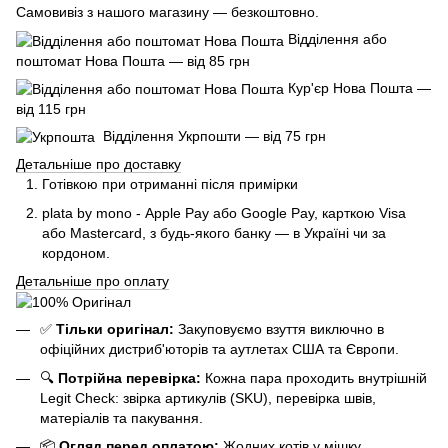
Самовивіз з нашого магазину — безкоштовно.
Відділення або
поштомат Нова Пошта — від 85 грн
Кур'єр Нова Пошта —
від 115 грн
Відділення Укрпошти — від 75 грн
Детальніше про доставку
Готівкою при отриманні після примірки
plata by mono - Apple Pay або Google Pay, к
арткою Visa
або Mastercard, з будь-якого банку — в Україні чи за
кордоном.
Детальніше про оплату
✅
Тільки оригінал:
Закуповуємо взуття виключно в
офіційних дистриб'юторів та аутлетах США та Європи.
🔍
Потрійна перевірка:
Кожна пара проходить внутрішній
Legit Check: звірка артикулів (SKU), перевірка швів,
матеріалів та пакування.
📦
Огляд перед оплатою:
Жодних котів у мішку.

→ **Exercise requirements**: For each record, return its text exactly and leave any picture out.

→ **Task result**:
Самовивіз з нашого магазину — безкоштовно.
Відділення або
поштомат Нова Пошта — від 85 грн
Кур'єр Нова Пошта —
від 115 грн
Відділення Укрпошти — від 75 грн
Детальніше про доставку
Готівкою при отриманні після примірки
plata by mono - Apple Pay або Google Pay, к
арткою Visa
або Mastercard, з будь-якого банку — в Україні чи за
кордоном.
Детальніше про оплату
✅
Тільки оригінал:
Закуповуємо взуття виключно в
офіційних дистриб'юторів та аутлетах США та Європи.
🔍
Потрійна перевірка:
Кожна пара проходить внутрішній
Legit Check: звірка артикулів (SKU), перевірка швів,
матеріалів та пакування.
📦
Огляд перед оплатою:
Жодних котів у мішку.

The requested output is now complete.